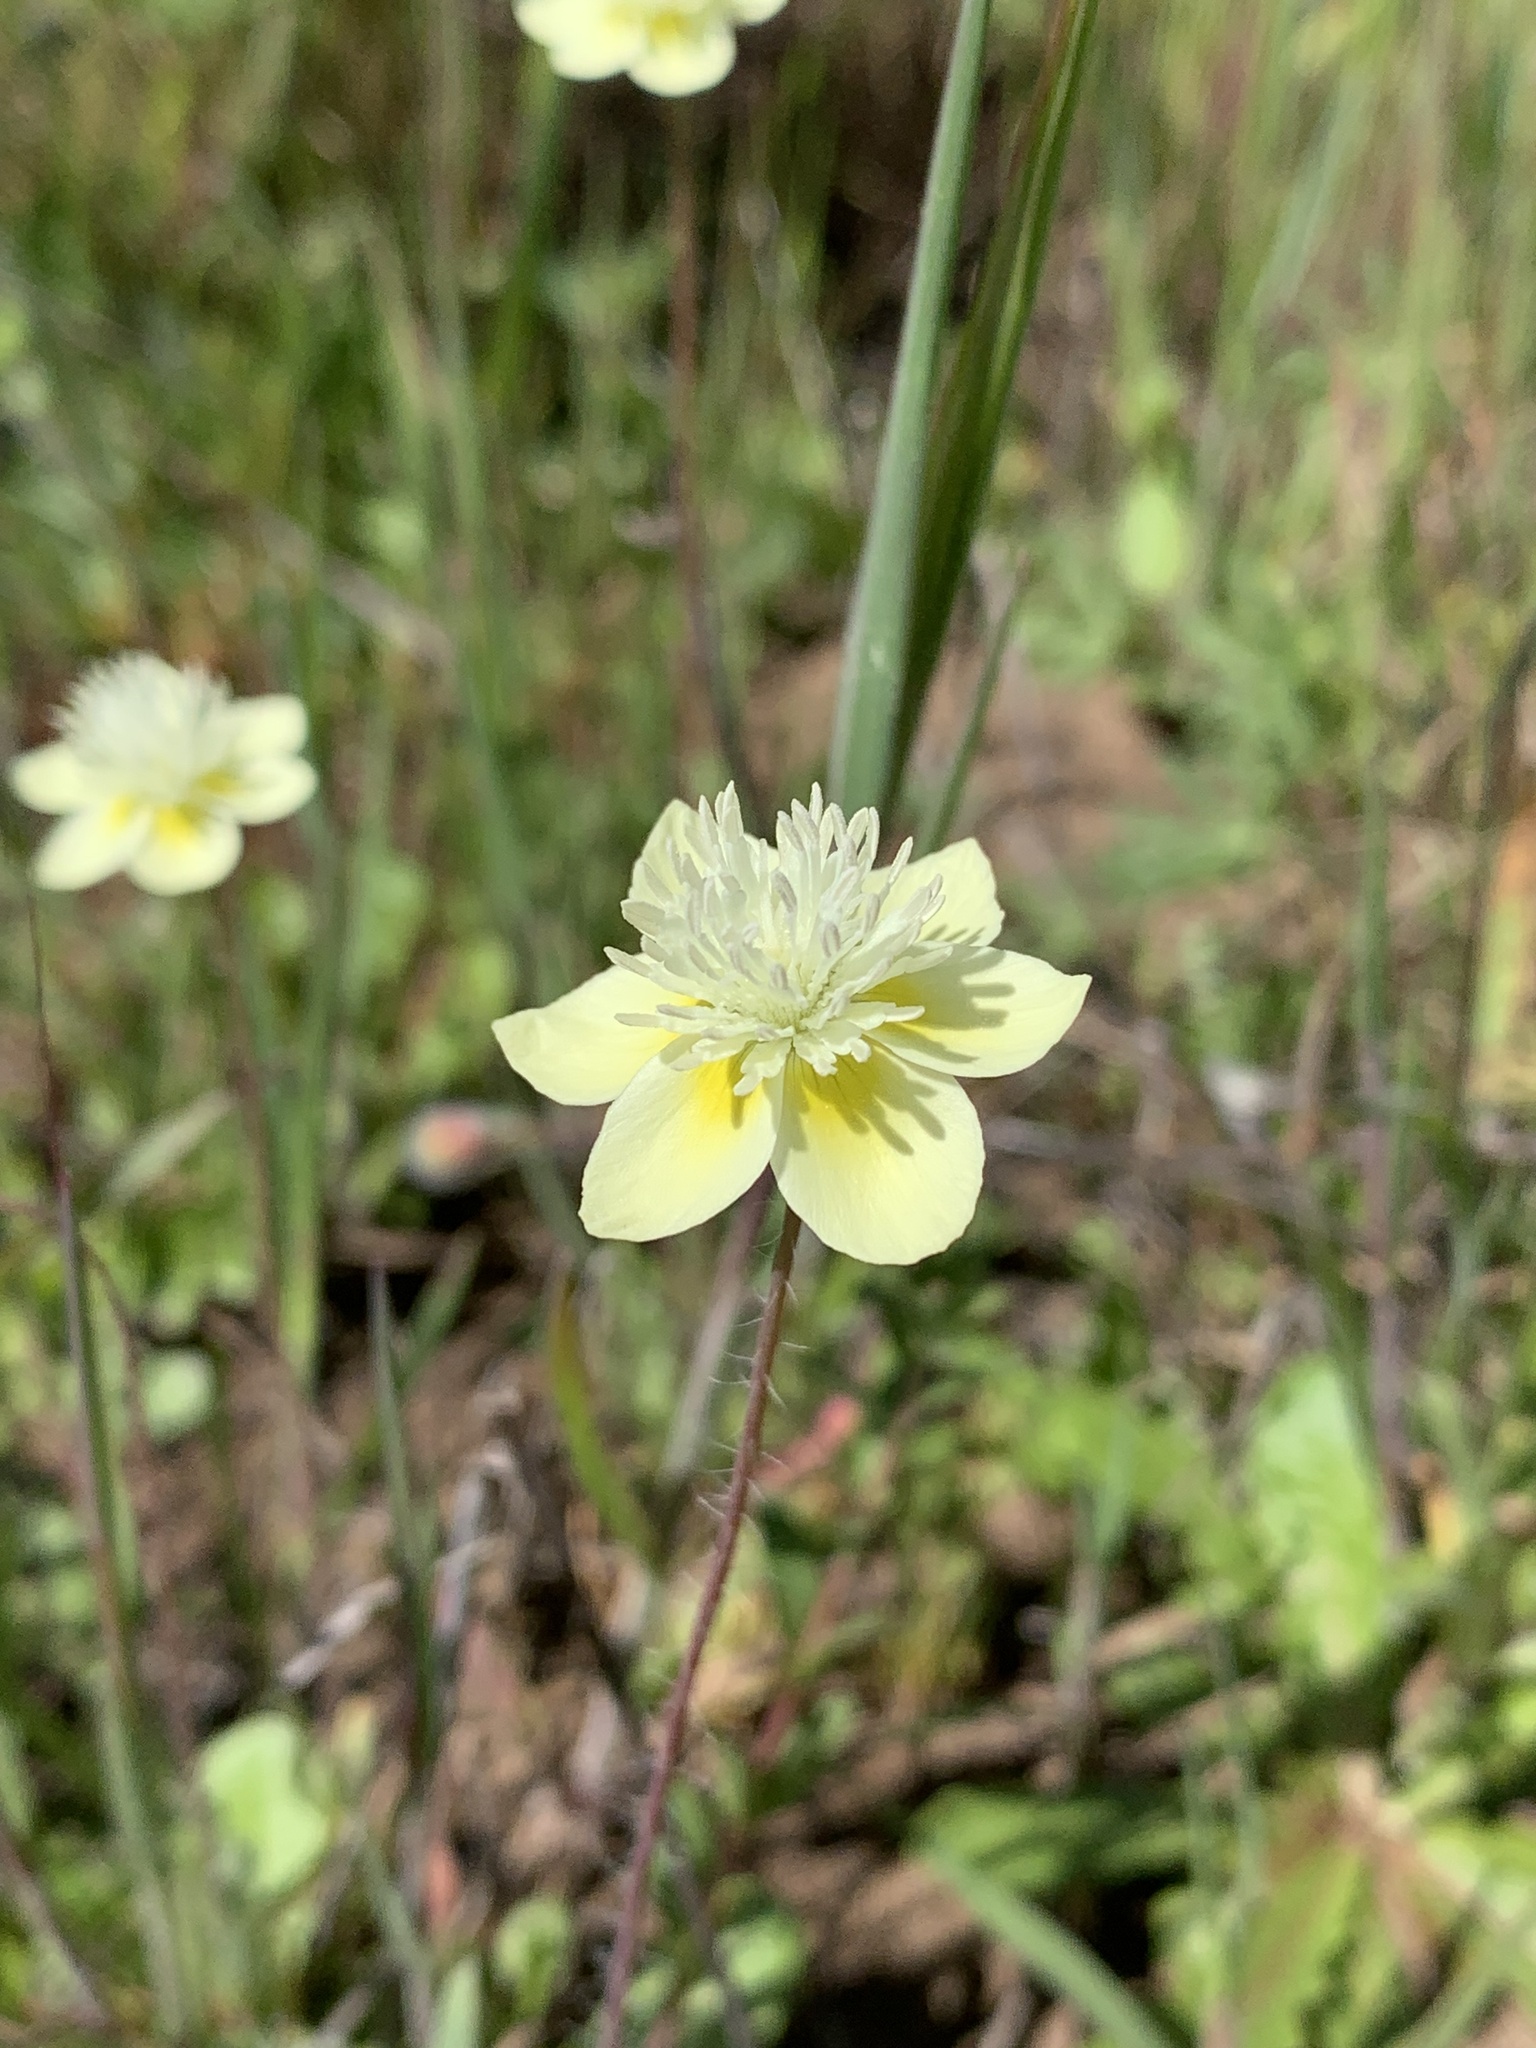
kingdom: Plantae
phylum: Tracheophyta
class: Magnoliopsida
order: Ranunculales
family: Papaveraceae
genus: Platystemon
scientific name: Platystemon californicus
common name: Cream-cups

**WHAT TO WORK ON**
Reproduce every line of text from the records above word for word, leaving the pictures out of your answer.

**EXERCISE RESULT**
kingdom: Plantae
phylum: Tracheophyta
class: Magnoliopsida
order: Ranunculales
family: Papaveraceae
genus: Platystemon
scientific name: Platystemon californicus
common name: Cream-cups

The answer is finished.